Consequently, Cast Offs superbly shows them up for what they really are – normal people who like to get drunk, take the mick out of their mates and put their foot in their mouth when they talk to someone they fancy.

It is funny, thought-provoking, and at time heart-warming viewing which demonstrates the power television can have as a positive force in society.

Written and starring genuinely disabled people (some of which are seasoned actors, others debutants) the show concentrates on one individual’s story in each episode. This week we meet Dan, a promising rugby player who lost the use of his legs after a car accident. Obviously he struggles to get to grips with his new life at times, but his relationship with his dad and his new wheelchair basketball team is touching.

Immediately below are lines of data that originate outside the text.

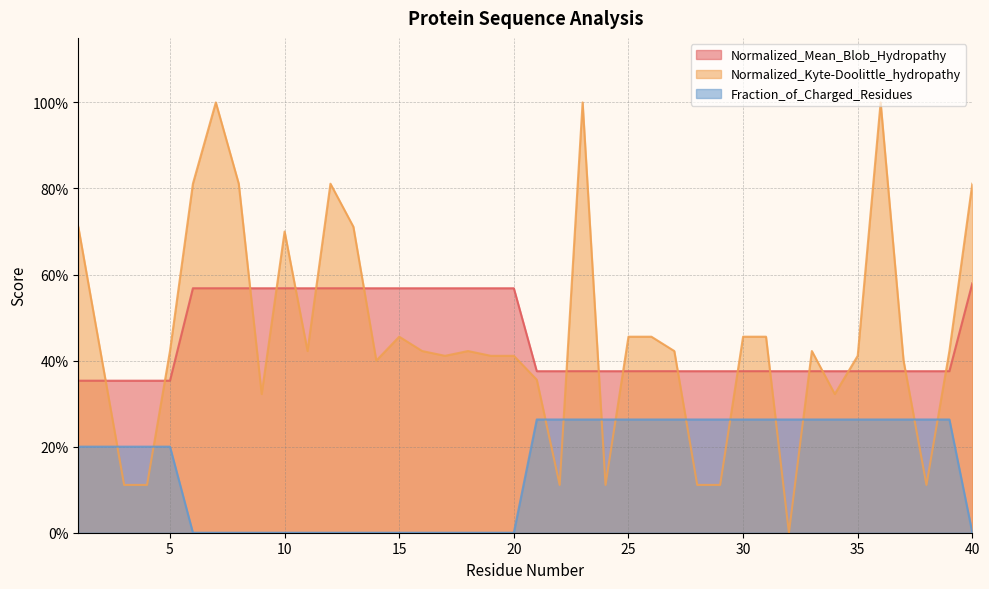

What is the average value of the Normalized_Kyte-Doolittle_hydropathy series?

0.5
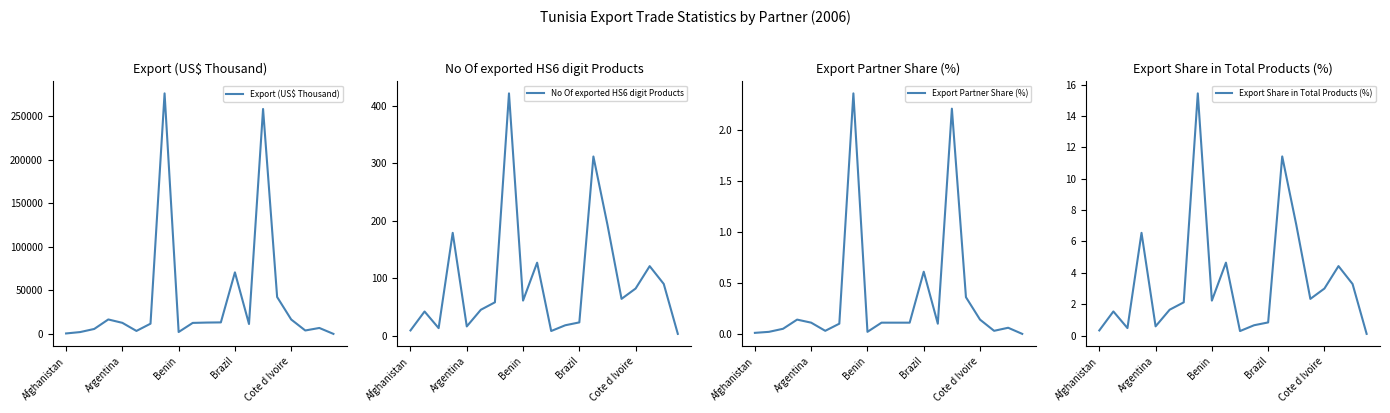

True or false: Export Partner Share (%) has a value of 0.0 at 11.

False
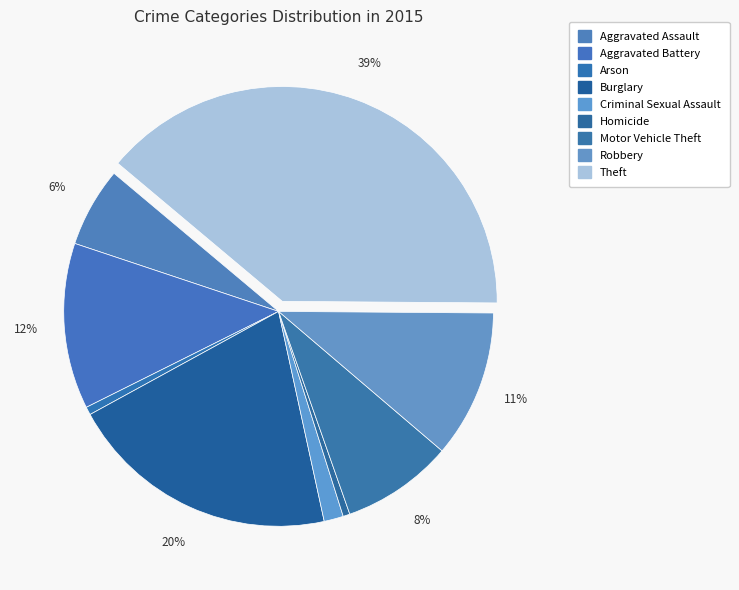

Count the number of slices in the pie.

9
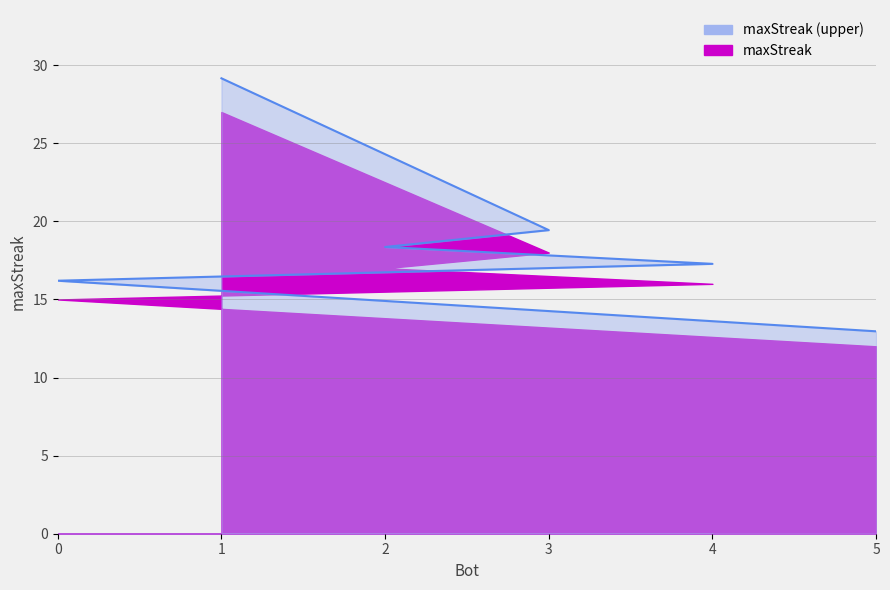

Reading left to right, extract all data points from this chart.

1=29.2	3=19.4	2=18.4	4=17.3	0=16.2	5=13.0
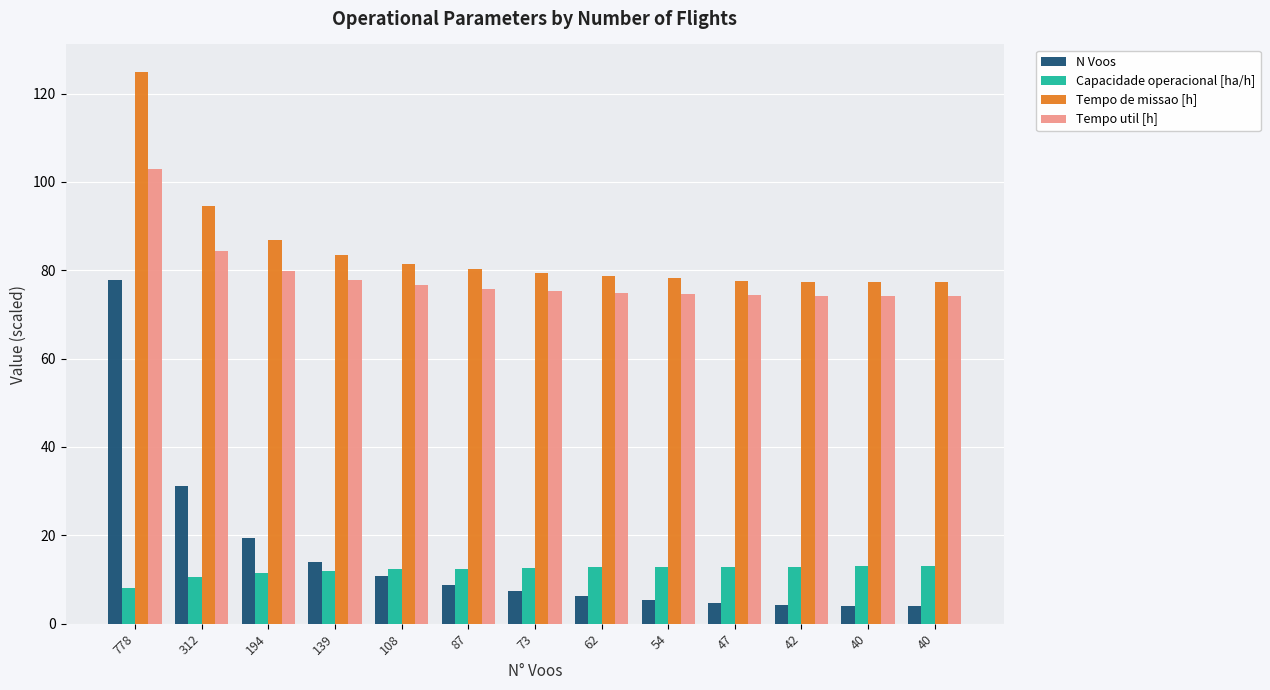

How many distinct data groups are displayed?

4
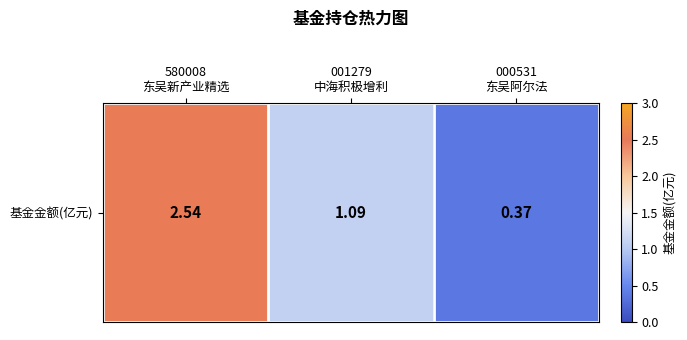

Reading left to right, what are all the values shown in this chart?

580008
东吴新产业精选=2.5	001279
中海积极增利=1.1	000531
东吴阿尔法=0.4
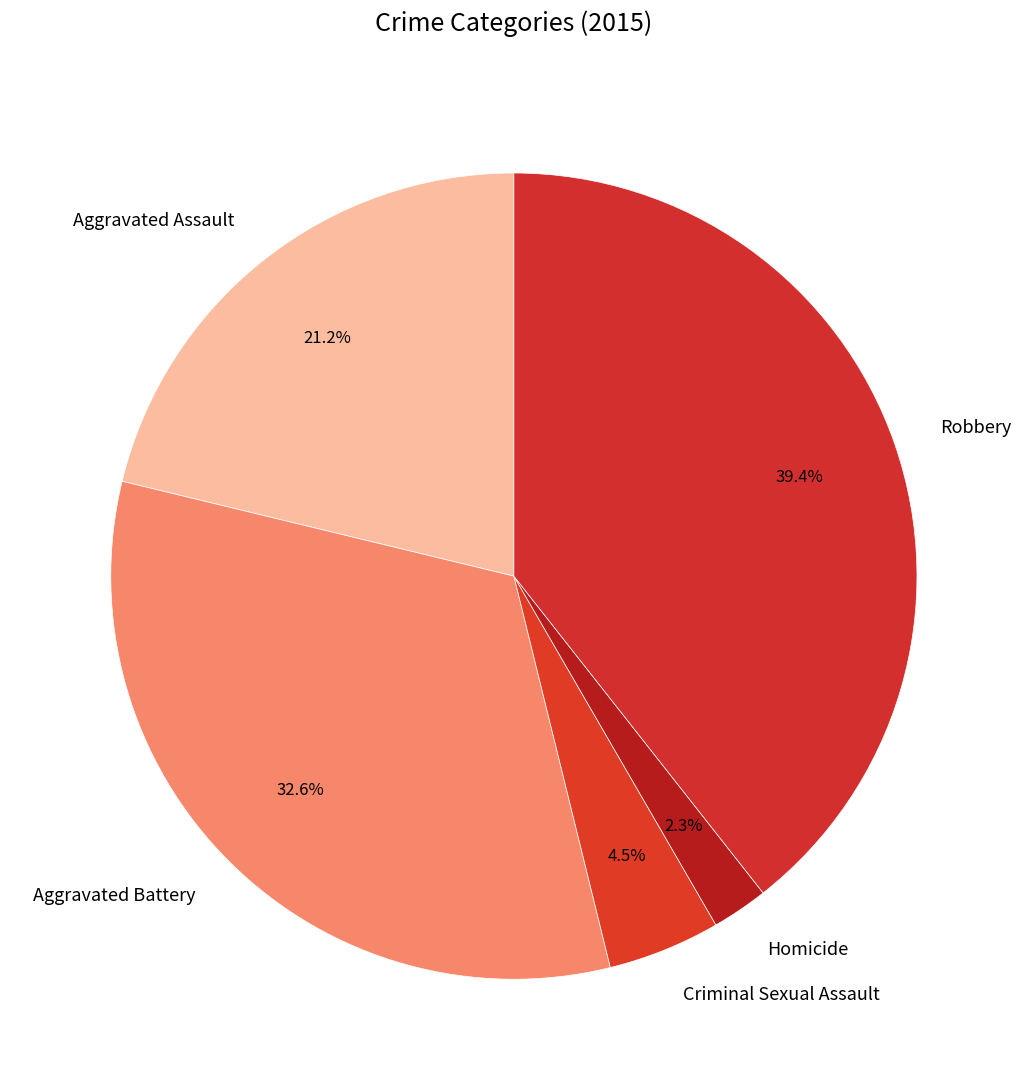

To the nearest percent, what is the average slice percentage?

20%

The overall result is an eye-opening and thoroughly rewarding piece of TV.


Sean Marland

Andy P says:

Stunned! Absolutely STUNNED by Robeeh’s comment. I cannot understand where you are coming from on any level. I can only assume that you aired your views after only one episode and, as an able bodied person, I guess I must respect your ‘first hand’ knowledge (for want of a better description). What I will take issue with is your belief that this programme will not change people’s views on disability. It is my view that Mat Fraser’s performance is the finest I have witnessed on our screens for a number of years. The fact that he is disabled means nothing. If you cannot accept that and acknowledge the man’s awesome acting skills then it is you who has the problem.

Robeeh says:

As a disabled actor and writier I could not have been more disappointed by this programme if I tried! The premise was forced and yet managed to be completely boring and pointless at the same time. I don’t know what is especially clever about disabled people being as offensive as possible to other disabled people, what is the point exactly? Want of a more interesting story-lne perhaps? The producers of this show fell for every disability cliche in the book and I can stake my life on the fact that it will do nothing to help improve the situation for disabled people in today’s society. This show will certainly not do anything to help improve my employment prospects in future. Thanks for ruining the opportunity to make television history!